Thermal effects of acceleration through random classical radiation

The thermal effects of acceleration found by Davies and Unruh within quantum field theory are shown to exist within random classical radiation. The two-field correlation functions for random classical radiation are used as the basis for investigating the spectrum of radiation observed at an accelerating point detector. An observer with proper acceleration $a$ relative to the Lorentz-invariant spectrum of random classical scalar zero-point radiation finds a spectrum identical with that given by Planck's law for scalar thermal radiation where the temperature is related to the acceleration by $T=\frac{\hslash a}{2\pi \mathrm{ck}}$. An observer with proper acceleration $a$ relative to the Lorentz-invariant spectrum of random classical electromagnetic radiation finds a stationary radiation spectrum which is not Planck's spectrum.
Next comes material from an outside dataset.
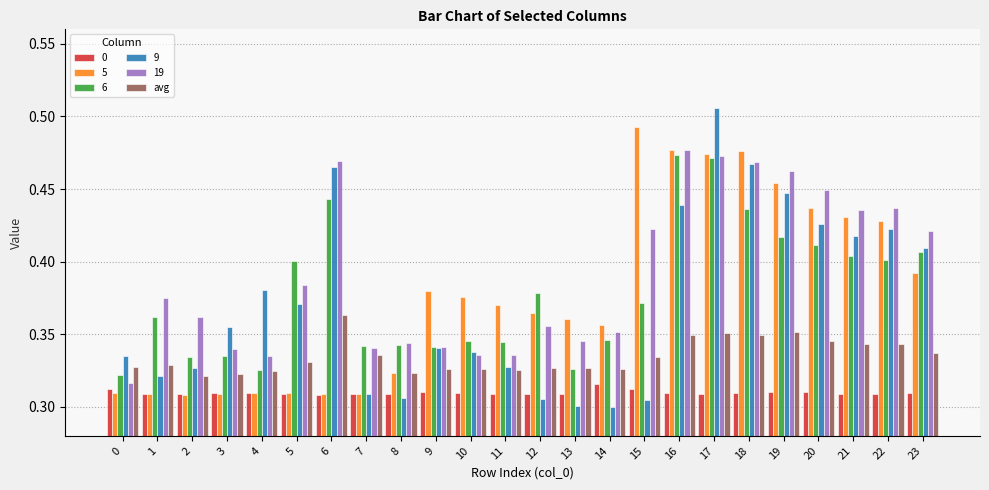

Is it true that avg equals 0.3 at 9?

True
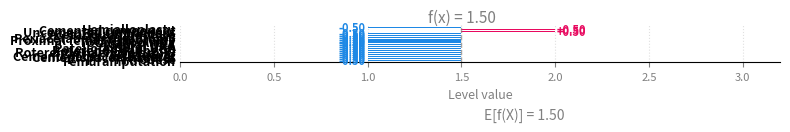

What is the sum of all values?

-7.0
Rather, the observed spectrum in the electromagnetic case contains a term agreeing with Planck's electromagnetic spectrum plus an additional term. This spectrum for the electromagnetic case appears in the work of Candelas and Deutsch for an accelerating mirror and corresponds to thermal radiation in the non-Minkowskian space-time of the accelerating observer. The calculations reported here involve an entirely classical point of view, but are shown to have immediate connections with quantum field theory.